Please copy down the housing politics text between "Housing is always" and "will be required.", inclusive, keeping it unchanged.

# Text segment
══════

Don’t fear gentrification, those new blocks of flats can lead to lower rents

A crane rises above a multistorey block under construction.
Windows are fitted as the first phase of a housing block in Reading, Berkshire, nears completion in May 2023. Photograph: Geoffrey Swaine/Shutterstock

Housing is always centre stage in British politics, usually in the form of support for first-time buyers, like right to buy. But Keir Starmer is making housebuilding a key pre-election dividing line, attacking Rishi Sunak for scrapping the government’s 300,000 homes a year target for England and, more boldly, recognising that some development on green belt land will be required.

The Labour leader is up for a row that brings to life his promises to raise growth and home ownership, while highlighting Conservative divisions. Those divisions reflect housebuilding’s most discussed political faultline: Lib Dems scenting blood in Tory shire marginals whenever a single brick is laid.

Other issues are closer to home for Labour MPs, such as anti-gentrification protesters arguing that new city flats push up rents for local people.

══════

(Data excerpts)
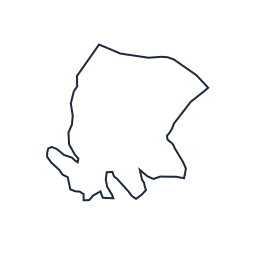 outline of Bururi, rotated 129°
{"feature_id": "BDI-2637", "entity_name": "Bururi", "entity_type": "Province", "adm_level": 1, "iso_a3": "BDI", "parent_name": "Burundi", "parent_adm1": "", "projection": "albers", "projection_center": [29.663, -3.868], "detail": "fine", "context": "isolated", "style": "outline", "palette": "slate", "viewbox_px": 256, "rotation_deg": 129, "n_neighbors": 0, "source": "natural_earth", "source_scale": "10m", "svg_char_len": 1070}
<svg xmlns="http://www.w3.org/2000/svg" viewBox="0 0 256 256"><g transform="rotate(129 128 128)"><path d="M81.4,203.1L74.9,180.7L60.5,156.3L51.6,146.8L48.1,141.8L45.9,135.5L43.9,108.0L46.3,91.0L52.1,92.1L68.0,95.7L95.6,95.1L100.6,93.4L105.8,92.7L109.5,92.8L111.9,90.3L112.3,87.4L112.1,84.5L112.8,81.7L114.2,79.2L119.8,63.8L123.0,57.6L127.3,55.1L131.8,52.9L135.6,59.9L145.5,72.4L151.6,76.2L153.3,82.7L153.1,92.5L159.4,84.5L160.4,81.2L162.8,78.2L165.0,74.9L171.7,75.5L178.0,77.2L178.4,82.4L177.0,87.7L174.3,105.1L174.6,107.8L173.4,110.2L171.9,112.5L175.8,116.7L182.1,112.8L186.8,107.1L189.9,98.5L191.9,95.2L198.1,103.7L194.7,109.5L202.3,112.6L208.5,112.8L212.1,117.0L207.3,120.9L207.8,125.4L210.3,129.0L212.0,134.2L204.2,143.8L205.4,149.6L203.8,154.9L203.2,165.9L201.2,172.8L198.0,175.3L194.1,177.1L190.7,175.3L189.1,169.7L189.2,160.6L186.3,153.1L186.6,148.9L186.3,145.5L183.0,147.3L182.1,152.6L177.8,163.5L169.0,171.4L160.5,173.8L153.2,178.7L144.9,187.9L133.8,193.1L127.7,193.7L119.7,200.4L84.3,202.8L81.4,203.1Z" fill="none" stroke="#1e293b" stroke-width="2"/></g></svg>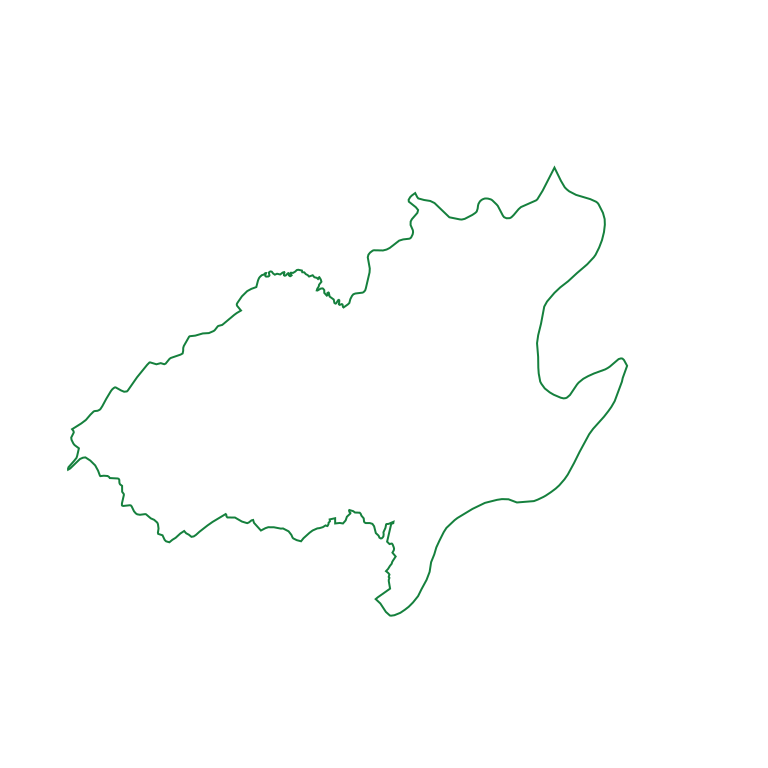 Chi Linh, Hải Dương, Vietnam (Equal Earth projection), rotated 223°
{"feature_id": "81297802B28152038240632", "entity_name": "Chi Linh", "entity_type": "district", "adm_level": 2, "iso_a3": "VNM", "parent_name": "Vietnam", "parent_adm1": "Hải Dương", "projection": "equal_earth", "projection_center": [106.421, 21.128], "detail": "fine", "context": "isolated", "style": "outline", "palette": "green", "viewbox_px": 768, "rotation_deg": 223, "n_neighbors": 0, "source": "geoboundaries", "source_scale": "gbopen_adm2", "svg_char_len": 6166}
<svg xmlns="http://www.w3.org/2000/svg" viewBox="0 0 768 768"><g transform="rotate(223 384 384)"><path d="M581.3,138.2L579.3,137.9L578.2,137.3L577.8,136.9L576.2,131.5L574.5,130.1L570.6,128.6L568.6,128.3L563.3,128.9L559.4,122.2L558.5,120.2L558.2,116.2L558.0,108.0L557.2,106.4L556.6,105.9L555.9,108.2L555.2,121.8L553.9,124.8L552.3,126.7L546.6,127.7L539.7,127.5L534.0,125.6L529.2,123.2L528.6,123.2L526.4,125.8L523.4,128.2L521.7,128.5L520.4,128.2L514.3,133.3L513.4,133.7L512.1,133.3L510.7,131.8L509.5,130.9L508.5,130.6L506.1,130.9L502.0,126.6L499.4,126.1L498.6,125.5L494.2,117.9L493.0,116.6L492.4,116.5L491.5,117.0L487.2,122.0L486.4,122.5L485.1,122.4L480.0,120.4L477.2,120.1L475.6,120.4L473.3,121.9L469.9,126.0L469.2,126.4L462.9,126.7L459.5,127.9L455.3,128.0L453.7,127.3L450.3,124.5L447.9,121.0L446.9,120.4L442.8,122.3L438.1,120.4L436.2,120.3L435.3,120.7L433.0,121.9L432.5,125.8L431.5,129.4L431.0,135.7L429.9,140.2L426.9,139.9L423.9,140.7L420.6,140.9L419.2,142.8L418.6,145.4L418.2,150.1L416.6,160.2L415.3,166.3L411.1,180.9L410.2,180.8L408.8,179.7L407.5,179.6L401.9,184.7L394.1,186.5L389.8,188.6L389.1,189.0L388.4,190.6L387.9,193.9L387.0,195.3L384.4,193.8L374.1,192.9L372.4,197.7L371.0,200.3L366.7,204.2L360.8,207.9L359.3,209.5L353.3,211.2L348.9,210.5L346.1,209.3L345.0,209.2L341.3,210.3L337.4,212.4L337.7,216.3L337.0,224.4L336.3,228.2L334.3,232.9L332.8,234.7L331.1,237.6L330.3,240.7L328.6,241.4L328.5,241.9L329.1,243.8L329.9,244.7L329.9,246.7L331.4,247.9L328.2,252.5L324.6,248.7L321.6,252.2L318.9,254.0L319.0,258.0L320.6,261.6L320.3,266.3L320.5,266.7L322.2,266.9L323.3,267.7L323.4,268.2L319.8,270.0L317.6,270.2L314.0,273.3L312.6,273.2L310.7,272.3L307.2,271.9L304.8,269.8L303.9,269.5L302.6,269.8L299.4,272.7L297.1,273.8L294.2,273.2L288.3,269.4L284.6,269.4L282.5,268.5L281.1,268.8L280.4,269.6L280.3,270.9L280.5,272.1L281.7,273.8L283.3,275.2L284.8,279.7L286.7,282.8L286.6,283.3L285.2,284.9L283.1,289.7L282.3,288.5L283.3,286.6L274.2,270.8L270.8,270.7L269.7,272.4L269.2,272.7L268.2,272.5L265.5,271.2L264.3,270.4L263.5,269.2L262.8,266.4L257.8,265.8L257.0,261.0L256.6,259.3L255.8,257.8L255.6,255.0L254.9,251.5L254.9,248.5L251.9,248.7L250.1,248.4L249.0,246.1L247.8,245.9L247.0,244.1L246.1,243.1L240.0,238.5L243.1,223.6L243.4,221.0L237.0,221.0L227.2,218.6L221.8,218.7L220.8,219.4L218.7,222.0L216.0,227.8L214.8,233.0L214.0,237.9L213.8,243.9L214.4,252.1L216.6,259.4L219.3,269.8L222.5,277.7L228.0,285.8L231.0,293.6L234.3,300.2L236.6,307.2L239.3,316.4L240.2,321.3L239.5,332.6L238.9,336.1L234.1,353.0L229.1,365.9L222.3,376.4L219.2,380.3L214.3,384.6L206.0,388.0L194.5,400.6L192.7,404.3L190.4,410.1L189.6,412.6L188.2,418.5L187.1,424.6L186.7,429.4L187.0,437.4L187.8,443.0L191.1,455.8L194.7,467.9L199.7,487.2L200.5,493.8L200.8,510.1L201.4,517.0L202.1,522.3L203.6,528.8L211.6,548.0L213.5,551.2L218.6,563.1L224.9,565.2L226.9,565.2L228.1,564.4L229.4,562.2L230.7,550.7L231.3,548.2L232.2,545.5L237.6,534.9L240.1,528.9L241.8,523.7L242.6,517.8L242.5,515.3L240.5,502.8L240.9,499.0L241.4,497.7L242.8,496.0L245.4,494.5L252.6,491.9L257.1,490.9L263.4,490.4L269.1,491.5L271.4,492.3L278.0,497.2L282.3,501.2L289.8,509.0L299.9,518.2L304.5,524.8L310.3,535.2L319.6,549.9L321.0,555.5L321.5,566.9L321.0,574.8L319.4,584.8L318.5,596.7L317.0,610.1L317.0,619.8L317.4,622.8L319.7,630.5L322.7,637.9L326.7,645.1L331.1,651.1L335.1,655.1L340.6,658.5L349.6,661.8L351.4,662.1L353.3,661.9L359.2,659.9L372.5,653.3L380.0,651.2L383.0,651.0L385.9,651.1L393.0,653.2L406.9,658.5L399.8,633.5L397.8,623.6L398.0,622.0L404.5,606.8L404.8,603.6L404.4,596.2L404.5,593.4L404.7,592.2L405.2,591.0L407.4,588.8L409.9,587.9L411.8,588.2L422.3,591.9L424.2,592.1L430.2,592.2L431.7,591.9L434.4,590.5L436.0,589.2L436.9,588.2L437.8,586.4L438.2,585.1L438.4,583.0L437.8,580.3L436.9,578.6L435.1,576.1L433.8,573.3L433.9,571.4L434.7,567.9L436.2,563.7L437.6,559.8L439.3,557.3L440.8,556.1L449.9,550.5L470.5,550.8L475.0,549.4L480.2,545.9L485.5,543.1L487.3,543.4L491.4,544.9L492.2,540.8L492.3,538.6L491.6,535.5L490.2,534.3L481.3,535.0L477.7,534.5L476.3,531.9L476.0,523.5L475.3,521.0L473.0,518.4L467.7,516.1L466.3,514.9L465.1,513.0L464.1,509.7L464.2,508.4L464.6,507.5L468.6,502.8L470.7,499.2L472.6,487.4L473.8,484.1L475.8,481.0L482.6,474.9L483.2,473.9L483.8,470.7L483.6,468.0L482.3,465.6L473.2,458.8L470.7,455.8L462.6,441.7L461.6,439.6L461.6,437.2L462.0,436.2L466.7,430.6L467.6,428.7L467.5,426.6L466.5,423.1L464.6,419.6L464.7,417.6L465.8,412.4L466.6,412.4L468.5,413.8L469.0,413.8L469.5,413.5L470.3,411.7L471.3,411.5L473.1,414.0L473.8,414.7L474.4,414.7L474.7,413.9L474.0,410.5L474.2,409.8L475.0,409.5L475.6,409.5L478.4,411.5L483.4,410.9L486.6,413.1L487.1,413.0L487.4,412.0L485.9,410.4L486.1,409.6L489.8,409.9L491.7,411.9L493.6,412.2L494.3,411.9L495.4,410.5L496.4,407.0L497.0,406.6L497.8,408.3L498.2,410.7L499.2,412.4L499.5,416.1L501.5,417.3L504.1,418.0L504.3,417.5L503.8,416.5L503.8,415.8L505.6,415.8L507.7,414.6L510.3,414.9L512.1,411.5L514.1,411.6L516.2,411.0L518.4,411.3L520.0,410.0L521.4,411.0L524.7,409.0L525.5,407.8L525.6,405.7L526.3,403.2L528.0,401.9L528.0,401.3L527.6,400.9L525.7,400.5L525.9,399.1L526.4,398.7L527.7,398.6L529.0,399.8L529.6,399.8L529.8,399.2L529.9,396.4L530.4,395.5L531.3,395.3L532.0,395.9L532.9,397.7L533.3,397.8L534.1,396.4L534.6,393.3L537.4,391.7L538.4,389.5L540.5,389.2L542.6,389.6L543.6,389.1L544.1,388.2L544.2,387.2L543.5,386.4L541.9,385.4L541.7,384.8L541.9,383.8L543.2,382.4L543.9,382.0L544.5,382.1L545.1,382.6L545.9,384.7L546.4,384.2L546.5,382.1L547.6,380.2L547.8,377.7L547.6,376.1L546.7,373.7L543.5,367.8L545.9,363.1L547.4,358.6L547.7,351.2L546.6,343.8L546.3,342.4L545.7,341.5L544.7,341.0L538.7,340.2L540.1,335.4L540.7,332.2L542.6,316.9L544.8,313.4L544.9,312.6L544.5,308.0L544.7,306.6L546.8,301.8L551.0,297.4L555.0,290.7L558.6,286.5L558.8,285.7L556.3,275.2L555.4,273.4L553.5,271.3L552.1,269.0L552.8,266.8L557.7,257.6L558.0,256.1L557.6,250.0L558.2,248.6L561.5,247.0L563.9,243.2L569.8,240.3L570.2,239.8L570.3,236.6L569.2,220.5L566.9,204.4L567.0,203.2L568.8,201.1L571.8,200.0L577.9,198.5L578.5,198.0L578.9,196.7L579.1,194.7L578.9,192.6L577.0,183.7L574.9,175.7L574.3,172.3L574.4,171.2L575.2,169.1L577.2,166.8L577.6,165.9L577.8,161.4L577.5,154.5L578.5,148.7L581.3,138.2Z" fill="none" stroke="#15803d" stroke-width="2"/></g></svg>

══════

# Task response
Housing is always centre stage in British politics, usually in the form of support for first-time buyers, like right to buy. But Keir Starmer is making housebuilding a key pre-election dividing line, attacking Rishi Sunak for scrapping the government’s 300,000 homes a year target for England and, more boldly, recognising that some development on green belt land will be required.